Only when the trophy is hoisted on June 15 will we know whether Olympia Fields' setup enabled an exciting, strategy-laden championship-or if, as Greg Norman lamented in Golf World last year, a length-driven setup eliminated options and catered to souped-up equipment.

"Anyone who believes golf in America hasn't become one-dimensional should study closely what has occurred in this year's major championships," Norman said. "Technology-including balls that don't spin as they did, square grooves, graphite shafts with virtually no torque and lob wedges with 62 degrees of loft or more-has stolen the ability of many of today's young players to adapt under changing conditions. Strategically placed bunkers, hanging lies and challenging turning points are what will put the teeth back into championship golf, not 500-yard par-4s."

In light of unthinkable driving distances and vastly improved course conditioning, is there a way to present challenging championship golf on venues of reasonable length, without turning majors into freak shows?

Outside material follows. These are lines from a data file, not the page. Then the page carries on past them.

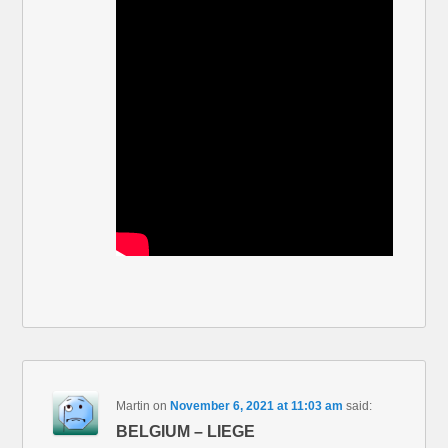
Martin
on
November 6, 2021 at 11:03 am
said:
BELGIUM – LIEGE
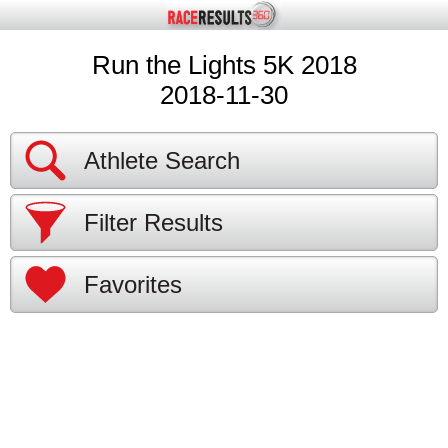
Run the Lights 5K 2018
2018-11-30
Athlete Search
Filter Results
Favorites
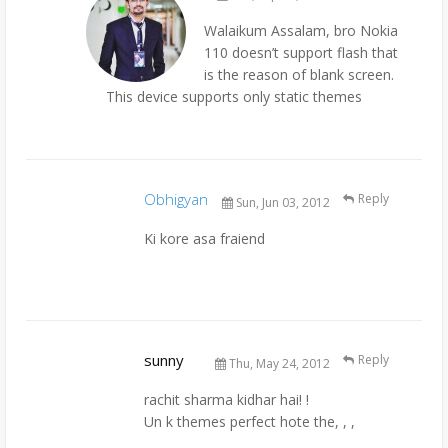
Walaikum Assalam, bro Nokia
110 doesn’t support flash that
is the reason of blank screen.
This device supports only static themes
Obhigyan
Reply
Sun, Jun 03, 2012
Ki kore asa fraiend
sunny
Reply
Thu, May 24, 2012
rachit sharma kidhar hai! !
Un k themes perfect hote the, , ,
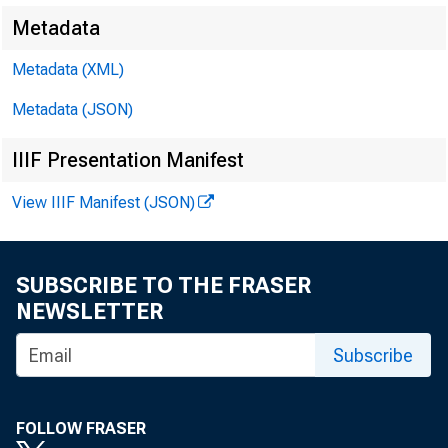
Starte
Metadata
Metadata (XML)
Metadata (JSON)
November 20, 2018
IIIF Presentation Manifest
View IIIF Manifest (JSON)
SUBSCRIBE TO THE FRASER
NEWSLETTER
Subscribe
FOLLOW FRASER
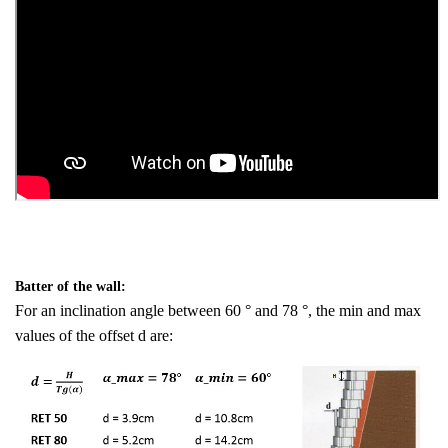
Batter of the wall:
For an inclination angle between 60 ° and 78 °, the min and max
values of the offset d are:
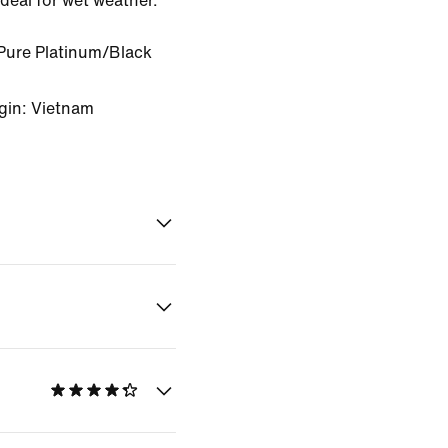
ideal for wet weather.
Pure Platinum/Black
gin: Vietnam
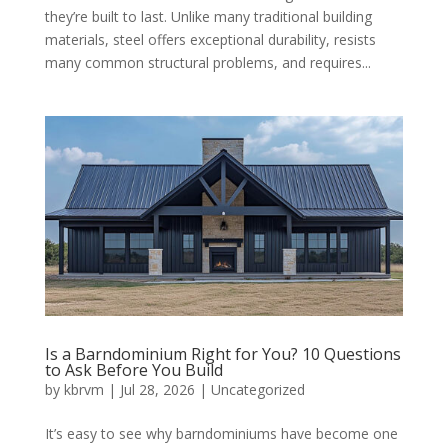
they’re built to last. Unlike many traditional building
materials, steel offers exceptional durability, resists
many common structural problems, and requires...
Is a Barndominium Right for You? 10 Questions
to Ask Before You Build
by
kbrvm
|
Jul 28, 2026
|
Uncategorized
It’s easy to see why barndominiums have become one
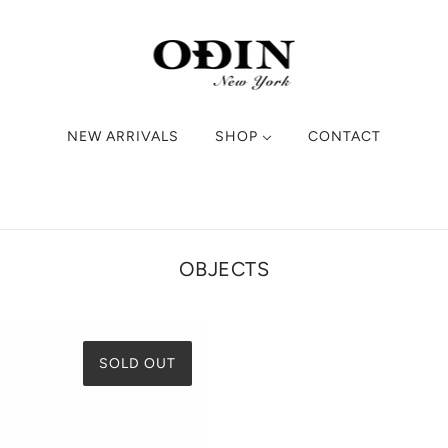
NEW ARRIVALS
SHOP
CONTACT
OBJECTS
SOLD OUT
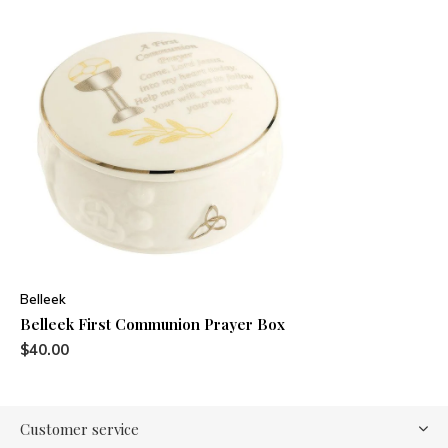
Belleek
Belleek First Communion Prayer Box
$40.00
Customer service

"They didn't get a grip on the manufacturers," Hal Sutton said last year after seeing USGA-recommended design changes to Riviera Country Club. "And now they are trying to make up for it by changing the greatest pieces of artwork that we have in the world. I think ... the USGA should have stopped this before it ever got to this point, instead of changing great golf courses."

It seems that until par is accepted as nothing more than a number developed for the handicap system, and the technology situation is refined with a tournament ball, there will be more unnecessary changes to classic venues and an increase in the number of course preparation failures.